Scroll TikTok or Instagram long enough, and it’s hard to miss the surge of “GLP-1 influencers” and amateur cosmeticians pitching weight-loss injections and facial tweaks as either smart self-care or “looksmaxxing.”
So, when Valley medical practices far removed from aesthetics – including OB-GYNs, ENT specialists and primary care clinics – begin offering injectables, hormone therapy or medical weight-loss programs, it can look like doctors are simply chasing the trends. The reality, experts say, is more a response to deeper pressures reshaping medicine.
“Practices, particularly primary care practices, are struggling to reach the same levels of income that they were reaching prior to COVID,” says Dr. Andrew Carroll, a Chandler primary care physician and private-practice owner. Rising insurance premiums, shrinking reimbursement and administrative hurdles – including prior authorizations and algorithm-driven billing cuts – have made traditional models harder to sustain. As a result, “diversifying into self-pay offerings, such as aesthetics, weight loss and hormone management, is allowing those practices to either maintain or enhance their income stream.”
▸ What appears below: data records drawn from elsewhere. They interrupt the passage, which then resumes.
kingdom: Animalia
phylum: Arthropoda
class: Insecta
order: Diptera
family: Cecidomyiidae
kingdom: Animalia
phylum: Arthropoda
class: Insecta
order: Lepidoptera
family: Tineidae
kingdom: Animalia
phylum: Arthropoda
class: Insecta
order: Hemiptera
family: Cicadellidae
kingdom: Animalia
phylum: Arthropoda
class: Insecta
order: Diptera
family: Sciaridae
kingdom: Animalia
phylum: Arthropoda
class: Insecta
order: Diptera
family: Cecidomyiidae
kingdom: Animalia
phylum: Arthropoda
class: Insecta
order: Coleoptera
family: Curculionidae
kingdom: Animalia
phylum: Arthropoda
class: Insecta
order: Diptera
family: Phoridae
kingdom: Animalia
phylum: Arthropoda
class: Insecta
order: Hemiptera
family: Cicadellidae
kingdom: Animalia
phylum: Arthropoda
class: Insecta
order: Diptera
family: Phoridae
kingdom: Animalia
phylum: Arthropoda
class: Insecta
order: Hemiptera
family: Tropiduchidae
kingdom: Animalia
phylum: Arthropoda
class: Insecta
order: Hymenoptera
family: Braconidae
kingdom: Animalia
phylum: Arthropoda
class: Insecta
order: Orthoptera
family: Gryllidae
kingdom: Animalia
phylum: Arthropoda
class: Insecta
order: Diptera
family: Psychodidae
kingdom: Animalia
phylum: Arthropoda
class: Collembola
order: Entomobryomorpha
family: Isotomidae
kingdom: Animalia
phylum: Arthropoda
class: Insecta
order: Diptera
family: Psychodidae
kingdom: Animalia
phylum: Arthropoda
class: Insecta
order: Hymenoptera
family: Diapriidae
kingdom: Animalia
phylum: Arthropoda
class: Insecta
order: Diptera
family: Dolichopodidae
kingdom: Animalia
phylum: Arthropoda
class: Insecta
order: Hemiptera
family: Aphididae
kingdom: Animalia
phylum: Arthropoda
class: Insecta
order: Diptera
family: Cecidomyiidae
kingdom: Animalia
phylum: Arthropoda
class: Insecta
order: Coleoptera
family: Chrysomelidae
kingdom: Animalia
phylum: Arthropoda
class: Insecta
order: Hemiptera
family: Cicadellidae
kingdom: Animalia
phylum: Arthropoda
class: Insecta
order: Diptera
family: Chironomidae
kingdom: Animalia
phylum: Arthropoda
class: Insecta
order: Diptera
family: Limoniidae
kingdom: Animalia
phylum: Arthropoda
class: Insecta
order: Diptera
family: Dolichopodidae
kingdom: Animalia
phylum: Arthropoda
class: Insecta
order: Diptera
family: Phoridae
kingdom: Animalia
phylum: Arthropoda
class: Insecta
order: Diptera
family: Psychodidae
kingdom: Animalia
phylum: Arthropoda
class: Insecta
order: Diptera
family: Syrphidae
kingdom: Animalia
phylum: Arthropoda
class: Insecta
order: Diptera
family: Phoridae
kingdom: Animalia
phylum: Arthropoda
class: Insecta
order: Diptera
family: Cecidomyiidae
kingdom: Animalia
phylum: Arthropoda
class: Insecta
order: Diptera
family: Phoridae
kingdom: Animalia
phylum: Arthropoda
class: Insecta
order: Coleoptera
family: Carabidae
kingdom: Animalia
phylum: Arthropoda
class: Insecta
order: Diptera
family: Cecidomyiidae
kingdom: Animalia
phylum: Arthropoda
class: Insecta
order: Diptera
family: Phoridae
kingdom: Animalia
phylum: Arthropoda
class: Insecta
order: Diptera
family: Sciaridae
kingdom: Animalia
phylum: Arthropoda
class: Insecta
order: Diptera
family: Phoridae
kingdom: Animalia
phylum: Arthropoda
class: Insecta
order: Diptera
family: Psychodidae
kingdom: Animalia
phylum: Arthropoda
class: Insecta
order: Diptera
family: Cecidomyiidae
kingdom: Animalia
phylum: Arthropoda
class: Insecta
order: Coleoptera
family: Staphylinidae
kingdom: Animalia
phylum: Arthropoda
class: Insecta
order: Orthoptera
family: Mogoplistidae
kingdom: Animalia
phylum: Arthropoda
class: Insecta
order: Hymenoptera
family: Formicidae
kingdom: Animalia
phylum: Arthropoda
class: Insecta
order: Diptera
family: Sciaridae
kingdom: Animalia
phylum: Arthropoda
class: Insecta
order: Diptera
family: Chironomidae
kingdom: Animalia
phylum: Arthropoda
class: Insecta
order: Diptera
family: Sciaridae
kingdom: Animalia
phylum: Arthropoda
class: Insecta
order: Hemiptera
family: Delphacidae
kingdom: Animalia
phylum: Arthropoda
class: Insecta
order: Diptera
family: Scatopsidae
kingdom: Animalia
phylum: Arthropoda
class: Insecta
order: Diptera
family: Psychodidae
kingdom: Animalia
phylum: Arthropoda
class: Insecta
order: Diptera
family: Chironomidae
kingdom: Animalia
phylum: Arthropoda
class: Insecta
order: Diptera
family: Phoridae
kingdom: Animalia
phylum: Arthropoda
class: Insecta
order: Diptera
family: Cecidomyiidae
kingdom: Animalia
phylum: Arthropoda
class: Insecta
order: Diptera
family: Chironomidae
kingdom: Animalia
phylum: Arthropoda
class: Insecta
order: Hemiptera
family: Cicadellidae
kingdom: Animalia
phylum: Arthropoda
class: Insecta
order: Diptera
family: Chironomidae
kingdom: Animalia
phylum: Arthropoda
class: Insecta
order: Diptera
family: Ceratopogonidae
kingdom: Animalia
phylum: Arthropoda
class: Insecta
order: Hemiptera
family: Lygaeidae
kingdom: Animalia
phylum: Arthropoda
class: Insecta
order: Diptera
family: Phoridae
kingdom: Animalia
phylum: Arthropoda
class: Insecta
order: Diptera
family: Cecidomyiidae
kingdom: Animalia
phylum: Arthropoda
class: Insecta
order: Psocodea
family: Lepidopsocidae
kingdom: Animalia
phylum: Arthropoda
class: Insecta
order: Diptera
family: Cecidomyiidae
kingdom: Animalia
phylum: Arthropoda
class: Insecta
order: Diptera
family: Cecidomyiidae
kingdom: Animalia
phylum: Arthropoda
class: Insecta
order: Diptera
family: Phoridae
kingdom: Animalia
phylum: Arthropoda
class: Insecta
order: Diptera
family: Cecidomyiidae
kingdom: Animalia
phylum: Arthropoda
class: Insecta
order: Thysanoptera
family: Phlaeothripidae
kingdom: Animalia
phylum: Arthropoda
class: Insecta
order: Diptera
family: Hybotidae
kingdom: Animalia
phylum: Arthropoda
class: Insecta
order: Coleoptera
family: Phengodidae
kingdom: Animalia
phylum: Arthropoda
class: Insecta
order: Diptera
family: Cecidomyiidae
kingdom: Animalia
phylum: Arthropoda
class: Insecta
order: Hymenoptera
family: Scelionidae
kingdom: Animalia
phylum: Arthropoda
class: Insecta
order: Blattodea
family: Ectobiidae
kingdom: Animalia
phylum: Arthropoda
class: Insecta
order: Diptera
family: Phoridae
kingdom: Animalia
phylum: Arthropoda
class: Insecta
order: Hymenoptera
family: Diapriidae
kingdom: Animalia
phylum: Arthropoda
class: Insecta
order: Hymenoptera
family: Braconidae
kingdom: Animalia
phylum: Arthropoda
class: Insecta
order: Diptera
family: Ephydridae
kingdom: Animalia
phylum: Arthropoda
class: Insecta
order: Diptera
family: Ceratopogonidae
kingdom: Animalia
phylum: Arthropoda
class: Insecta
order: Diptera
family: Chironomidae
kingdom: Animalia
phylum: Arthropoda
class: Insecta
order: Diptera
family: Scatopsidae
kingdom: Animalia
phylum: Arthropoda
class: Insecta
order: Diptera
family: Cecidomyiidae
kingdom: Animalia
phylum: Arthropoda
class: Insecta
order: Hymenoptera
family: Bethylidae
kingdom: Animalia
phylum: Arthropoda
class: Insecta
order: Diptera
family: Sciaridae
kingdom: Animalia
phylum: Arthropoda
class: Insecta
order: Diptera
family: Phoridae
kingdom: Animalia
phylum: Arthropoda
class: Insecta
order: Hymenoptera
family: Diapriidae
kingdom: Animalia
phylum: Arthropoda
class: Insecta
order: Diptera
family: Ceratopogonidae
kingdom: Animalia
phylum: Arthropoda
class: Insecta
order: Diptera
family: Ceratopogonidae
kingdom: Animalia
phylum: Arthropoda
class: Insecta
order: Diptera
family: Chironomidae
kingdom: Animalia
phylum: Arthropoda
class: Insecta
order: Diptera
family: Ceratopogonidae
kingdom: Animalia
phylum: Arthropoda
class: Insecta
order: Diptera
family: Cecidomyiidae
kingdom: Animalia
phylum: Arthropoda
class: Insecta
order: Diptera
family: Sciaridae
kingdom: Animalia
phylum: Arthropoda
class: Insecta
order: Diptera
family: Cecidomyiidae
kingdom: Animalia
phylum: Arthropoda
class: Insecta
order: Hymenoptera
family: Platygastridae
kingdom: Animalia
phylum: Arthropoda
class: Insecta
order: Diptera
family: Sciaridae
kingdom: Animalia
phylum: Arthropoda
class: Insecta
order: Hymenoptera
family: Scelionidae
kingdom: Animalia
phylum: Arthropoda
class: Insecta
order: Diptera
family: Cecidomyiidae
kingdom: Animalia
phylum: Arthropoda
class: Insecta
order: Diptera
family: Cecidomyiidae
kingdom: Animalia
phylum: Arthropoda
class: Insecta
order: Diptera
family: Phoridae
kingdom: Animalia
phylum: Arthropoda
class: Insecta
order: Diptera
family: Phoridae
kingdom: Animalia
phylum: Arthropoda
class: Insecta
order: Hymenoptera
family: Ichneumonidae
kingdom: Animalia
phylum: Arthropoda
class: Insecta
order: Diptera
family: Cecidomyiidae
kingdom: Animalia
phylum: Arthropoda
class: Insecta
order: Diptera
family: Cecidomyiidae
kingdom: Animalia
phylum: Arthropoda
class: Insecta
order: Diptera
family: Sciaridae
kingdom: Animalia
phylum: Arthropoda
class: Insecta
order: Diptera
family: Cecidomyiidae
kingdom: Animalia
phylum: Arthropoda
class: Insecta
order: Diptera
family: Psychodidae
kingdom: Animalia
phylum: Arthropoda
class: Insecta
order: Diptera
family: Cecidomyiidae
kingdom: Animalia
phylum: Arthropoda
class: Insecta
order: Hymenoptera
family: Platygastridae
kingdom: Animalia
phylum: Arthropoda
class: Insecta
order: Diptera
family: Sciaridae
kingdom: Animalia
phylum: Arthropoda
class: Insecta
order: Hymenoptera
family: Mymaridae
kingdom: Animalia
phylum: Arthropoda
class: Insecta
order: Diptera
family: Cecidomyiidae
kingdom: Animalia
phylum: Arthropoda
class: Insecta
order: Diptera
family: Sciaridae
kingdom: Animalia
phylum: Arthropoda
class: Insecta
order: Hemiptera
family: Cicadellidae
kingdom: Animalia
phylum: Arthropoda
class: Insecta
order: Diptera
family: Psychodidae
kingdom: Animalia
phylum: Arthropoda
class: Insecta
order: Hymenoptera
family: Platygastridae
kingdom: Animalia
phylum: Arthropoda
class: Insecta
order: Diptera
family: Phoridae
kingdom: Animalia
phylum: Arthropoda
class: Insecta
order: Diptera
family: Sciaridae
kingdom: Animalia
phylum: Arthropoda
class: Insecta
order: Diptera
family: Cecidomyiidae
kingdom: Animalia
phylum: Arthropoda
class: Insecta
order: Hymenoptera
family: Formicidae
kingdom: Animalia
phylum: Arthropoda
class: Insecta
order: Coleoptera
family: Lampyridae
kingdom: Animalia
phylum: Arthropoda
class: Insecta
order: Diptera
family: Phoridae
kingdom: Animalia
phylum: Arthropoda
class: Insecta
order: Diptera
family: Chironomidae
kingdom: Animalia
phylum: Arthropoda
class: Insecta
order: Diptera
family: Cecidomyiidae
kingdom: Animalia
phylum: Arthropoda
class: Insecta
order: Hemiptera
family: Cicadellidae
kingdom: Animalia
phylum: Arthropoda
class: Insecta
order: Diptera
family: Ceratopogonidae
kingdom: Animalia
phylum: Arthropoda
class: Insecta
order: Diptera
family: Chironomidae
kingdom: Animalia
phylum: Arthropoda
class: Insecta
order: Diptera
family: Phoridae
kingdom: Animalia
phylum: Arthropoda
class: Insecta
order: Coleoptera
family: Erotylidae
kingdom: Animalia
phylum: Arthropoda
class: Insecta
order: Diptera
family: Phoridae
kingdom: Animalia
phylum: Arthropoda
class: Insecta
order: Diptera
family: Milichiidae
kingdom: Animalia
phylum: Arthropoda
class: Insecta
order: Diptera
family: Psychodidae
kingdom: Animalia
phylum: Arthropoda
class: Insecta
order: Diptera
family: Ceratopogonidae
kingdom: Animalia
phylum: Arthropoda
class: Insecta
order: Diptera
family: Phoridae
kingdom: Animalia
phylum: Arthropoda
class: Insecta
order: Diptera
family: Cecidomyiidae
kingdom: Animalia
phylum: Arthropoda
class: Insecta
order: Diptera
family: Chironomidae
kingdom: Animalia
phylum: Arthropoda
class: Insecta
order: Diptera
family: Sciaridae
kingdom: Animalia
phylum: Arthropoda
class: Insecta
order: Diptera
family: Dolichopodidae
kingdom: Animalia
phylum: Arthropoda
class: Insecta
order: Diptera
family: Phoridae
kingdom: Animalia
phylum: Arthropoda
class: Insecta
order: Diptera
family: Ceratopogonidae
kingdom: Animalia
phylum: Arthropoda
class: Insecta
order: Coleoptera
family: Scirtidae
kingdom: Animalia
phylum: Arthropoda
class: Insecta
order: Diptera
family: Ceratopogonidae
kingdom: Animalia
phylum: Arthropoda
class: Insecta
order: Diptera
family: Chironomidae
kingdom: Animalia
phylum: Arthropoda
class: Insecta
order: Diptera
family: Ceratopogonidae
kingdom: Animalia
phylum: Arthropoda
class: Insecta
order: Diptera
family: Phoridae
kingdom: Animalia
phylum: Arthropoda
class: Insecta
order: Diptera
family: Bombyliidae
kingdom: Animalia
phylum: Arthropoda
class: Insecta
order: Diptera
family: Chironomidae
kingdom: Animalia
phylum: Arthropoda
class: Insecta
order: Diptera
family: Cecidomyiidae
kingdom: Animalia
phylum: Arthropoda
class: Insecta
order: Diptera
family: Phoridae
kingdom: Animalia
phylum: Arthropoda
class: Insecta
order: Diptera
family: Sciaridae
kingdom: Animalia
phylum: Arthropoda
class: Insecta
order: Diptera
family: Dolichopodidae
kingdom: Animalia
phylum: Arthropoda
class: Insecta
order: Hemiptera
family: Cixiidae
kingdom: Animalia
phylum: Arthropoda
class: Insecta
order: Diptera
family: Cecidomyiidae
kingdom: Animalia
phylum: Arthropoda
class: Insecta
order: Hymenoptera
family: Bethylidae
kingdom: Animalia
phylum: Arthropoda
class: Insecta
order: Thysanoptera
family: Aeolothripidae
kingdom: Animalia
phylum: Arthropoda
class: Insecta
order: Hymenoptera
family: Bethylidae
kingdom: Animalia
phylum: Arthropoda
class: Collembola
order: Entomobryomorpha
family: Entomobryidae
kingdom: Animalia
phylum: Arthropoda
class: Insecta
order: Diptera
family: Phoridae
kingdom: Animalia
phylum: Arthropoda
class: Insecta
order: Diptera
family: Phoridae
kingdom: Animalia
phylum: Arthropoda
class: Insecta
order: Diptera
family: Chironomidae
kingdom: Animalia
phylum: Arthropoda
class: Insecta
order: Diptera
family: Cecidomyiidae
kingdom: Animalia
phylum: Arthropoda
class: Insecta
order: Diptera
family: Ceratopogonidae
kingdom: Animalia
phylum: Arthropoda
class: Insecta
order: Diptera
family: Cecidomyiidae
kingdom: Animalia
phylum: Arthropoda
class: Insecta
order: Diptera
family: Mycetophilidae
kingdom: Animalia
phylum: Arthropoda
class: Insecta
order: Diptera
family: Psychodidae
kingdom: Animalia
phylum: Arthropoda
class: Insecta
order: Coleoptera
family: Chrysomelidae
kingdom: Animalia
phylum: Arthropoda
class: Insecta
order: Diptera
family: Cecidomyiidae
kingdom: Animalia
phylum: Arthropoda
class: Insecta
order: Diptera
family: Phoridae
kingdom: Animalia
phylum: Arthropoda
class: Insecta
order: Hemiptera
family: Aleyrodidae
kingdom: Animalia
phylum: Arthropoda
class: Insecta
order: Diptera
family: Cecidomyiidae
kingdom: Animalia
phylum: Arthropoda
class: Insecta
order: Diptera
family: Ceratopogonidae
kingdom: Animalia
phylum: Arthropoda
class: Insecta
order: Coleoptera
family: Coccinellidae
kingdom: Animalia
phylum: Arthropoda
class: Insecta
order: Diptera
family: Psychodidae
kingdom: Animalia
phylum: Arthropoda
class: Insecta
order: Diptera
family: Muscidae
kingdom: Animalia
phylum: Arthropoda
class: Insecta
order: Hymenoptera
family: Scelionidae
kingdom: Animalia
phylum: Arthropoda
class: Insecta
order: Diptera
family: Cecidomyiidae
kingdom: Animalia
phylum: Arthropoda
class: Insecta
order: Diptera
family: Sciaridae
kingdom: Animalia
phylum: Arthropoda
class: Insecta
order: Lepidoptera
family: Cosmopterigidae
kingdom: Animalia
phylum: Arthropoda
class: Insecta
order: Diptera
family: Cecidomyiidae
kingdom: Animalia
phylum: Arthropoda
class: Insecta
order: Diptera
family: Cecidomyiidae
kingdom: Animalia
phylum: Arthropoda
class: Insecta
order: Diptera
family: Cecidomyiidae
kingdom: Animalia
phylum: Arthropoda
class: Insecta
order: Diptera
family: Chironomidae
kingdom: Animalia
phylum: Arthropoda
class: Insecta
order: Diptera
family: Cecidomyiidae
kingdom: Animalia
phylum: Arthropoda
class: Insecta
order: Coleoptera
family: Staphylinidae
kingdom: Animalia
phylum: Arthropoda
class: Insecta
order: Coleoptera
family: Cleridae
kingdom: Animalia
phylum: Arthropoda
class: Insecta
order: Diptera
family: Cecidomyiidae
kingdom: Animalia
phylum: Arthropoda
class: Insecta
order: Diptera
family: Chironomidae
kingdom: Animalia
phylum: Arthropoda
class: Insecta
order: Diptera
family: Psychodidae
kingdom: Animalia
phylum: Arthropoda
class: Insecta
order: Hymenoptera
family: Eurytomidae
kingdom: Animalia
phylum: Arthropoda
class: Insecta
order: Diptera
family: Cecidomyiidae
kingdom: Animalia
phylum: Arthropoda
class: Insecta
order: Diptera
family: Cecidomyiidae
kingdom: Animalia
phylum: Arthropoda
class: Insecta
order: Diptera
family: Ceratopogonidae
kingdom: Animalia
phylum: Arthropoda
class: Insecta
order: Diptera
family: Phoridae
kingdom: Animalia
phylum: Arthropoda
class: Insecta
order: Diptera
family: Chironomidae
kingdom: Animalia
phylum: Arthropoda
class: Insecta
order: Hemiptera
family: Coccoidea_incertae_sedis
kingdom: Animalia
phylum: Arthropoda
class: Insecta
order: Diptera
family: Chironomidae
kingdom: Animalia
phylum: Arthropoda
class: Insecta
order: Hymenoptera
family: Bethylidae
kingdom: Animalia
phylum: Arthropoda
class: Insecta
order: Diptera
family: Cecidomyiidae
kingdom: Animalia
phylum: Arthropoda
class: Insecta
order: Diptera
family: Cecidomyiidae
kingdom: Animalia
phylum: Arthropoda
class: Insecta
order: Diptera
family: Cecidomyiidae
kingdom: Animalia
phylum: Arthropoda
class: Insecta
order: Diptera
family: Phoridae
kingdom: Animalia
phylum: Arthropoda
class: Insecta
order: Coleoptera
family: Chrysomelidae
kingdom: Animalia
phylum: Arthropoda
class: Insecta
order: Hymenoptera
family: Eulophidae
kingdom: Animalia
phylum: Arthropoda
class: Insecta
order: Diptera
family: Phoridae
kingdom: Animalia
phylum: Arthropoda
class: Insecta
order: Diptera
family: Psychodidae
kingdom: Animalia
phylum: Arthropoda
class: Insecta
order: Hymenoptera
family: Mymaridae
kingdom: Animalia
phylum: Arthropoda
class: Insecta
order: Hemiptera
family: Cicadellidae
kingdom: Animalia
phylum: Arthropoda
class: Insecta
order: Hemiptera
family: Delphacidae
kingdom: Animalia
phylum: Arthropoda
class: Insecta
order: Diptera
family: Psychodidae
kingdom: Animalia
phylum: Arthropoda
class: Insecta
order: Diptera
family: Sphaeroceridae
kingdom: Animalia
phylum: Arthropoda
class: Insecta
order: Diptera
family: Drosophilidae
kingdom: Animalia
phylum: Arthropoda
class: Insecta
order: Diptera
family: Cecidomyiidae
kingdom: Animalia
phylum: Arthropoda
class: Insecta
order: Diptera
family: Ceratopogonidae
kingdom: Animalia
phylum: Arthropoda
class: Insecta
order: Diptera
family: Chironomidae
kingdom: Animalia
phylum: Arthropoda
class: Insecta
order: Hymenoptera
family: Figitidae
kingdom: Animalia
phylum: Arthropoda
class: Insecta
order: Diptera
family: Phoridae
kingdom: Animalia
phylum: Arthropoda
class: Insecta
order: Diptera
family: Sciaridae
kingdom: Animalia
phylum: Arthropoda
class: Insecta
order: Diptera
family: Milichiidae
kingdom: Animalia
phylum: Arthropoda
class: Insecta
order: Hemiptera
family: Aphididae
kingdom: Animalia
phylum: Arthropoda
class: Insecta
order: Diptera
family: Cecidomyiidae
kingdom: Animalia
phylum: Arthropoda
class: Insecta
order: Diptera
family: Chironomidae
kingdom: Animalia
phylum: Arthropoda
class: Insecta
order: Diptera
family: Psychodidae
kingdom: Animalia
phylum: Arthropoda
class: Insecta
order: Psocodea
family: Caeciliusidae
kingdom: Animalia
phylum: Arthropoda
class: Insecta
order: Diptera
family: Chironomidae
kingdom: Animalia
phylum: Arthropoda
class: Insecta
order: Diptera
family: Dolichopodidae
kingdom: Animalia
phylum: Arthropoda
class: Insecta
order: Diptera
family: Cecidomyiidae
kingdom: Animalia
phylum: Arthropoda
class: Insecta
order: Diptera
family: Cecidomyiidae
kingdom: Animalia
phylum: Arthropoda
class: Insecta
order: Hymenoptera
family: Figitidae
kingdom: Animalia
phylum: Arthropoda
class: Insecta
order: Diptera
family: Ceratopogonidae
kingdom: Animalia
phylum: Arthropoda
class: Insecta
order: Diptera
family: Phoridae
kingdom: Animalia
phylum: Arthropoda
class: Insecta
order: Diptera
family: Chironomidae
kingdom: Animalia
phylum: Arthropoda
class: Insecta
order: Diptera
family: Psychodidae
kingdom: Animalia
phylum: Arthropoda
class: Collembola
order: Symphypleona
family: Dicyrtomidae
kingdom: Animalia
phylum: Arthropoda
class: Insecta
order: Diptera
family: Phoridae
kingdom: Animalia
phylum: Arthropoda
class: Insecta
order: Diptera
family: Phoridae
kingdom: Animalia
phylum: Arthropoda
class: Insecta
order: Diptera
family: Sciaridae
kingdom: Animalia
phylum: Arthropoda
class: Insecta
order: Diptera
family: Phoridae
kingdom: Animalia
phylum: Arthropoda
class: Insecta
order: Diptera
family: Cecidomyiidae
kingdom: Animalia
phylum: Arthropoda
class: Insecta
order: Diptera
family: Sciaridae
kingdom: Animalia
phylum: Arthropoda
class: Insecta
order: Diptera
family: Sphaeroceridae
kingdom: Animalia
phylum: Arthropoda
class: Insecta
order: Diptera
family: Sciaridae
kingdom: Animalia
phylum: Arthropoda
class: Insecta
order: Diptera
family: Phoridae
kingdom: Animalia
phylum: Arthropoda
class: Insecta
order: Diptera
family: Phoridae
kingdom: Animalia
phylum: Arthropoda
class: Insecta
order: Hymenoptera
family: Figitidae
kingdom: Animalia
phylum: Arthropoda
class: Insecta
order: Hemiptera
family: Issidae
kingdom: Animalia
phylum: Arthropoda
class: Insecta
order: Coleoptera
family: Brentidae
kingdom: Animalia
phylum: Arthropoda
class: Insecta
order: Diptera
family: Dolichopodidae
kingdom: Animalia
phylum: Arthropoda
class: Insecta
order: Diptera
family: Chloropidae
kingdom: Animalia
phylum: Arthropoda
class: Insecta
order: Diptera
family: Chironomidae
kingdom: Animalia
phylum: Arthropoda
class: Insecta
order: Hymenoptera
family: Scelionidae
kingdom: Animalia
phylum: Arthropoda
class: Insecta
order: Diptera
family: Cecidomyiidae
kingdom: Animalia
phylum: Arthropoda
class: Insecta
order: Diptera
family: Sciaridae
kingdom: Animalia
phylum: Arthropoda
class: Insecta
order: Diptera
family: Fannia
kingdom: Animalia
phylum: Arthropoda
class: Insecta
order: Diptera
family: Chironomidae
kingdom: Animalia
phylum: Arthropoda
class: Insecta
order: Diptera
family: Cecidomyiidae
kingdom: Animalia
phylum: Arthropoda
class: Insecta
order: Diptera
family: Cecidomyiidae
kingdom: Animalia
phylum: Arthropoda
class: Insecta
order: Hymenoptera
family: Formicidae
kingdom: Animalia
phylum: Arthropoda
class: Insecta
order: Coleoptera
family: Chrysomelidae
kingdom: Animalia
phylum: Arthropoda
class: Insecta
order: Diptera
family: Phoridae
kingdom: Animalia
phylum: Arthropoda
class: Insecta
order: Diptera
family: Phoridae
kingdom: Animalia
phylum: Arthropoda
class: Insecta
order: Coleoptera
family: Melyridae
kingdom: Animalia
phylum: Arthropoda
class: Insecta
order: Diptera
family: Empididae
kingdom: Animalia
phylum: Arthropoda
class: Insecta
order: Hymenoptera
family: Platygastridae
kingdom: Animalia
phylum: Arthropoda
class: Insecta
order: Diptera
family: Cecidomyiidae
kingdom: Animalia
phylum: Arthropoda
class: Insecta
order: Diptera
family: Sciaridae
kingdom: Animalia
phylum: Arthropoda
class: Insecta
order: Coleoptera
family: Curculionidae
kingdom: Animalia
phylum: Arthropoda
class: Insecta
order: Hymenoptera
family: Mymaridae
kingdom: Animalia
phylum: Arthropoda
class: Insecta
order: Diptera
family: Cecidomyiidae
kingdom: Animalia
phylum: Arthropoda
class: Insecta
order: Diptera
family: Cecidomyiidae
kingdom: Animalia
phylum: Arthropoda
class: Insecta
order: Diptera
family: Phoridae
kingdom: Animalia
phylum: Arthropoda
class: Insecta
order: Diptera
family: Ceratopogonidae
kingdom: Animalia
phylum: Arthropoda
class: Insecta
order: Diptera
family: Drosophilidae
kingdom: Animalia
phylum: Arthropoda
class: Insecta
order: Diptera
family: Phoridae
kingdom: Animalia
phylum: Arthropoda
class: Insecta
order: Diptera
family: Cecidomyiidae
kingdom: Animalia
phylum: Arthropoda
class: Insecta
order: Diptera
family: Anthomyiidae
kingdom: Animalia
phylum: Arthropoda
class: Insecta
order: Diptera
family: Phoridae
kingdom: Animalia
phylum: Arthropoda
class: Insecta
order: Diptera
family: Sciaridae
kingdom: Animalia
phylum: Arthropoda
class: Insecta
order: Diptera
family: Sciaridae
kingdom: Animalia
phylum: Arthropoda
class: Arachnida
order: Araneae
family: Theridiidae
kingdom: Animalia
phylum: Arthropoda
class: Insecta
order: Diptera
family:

From an academic and public-health perspective, that diversification may be less opportunistic than necessary, says Sharry Veres, chair of the Department of Family, Community and Preventive Medicine at the University of Arizona College of Medicine–Phoenix. “By 2030, we’re headed for a shortage of 2,000 primary care physicians in Arizona,” she says. “Some of this diversification might be a cry for help.”
Veres also rejects the idea that GLP-1 medications represent only vanity care. “Obesity is like 30 percent of the population and not very well handled,” she says, maintaining that new GLP-1 drugs are finally giving patients effective options. “There’s a very large group of people just desperately wanting that kind of help.”
Still, diversification comes with guardrails. “Scope of practice is really big,” says Allison Davis, a health-care regulatory attorney and partner at Snell & Wilmer, noting that some practices now run parallel operations – a primary-care clinic paired with a separate aesthetics or weight-loss suite in the same building. “Any activity that you’re engaging in, including supervision of other providers, you need to be sufficiently qualified to step in if there’s an issue.”
Ultimately, the shift reflects unmet demand on both sides of the exam table. Patients are seeking more effective care, while physicians are looking for ways to stay afloat.
“On one hand, we don’t wanna be so hyper-regulated that we’re un-solving the problem that the market’s trying to solve,” Veres says. “On the other hand, it could quickly devolve into being the Wild West.”
Not Just Med Spas
Across metro Phoenix, a growing number of medical practices far removed from cosmetic medicine are offering aesthetics or medical weight-loss programs – often alongside their core services:
Deborah Wilson, MD and Associates Gynecology
The multi-year Top Doctors honoree offers a separate, dedicated aesthetics suite offering injectables and cosmetic treatments alongside women’s health care at her Scottsdale OB-GYN practice.
Adobe ENT & Allergy
Patients can access weight-loss injections and aesthetic services within the same medical office at this West Valley otolaryngology and allergy practice.
Longevity Medicine & Sports Therapy
This Chandler sports medicine and rehabilitation practice integrates performance care with hormone optimization and medically supervised weight-management programs.
Peak Medical & Wellness Center
Hormone replacement therapy, medical weight loss and aesthetic injectables are provided alongside primary and preventive care services at this North Phoenix clinic.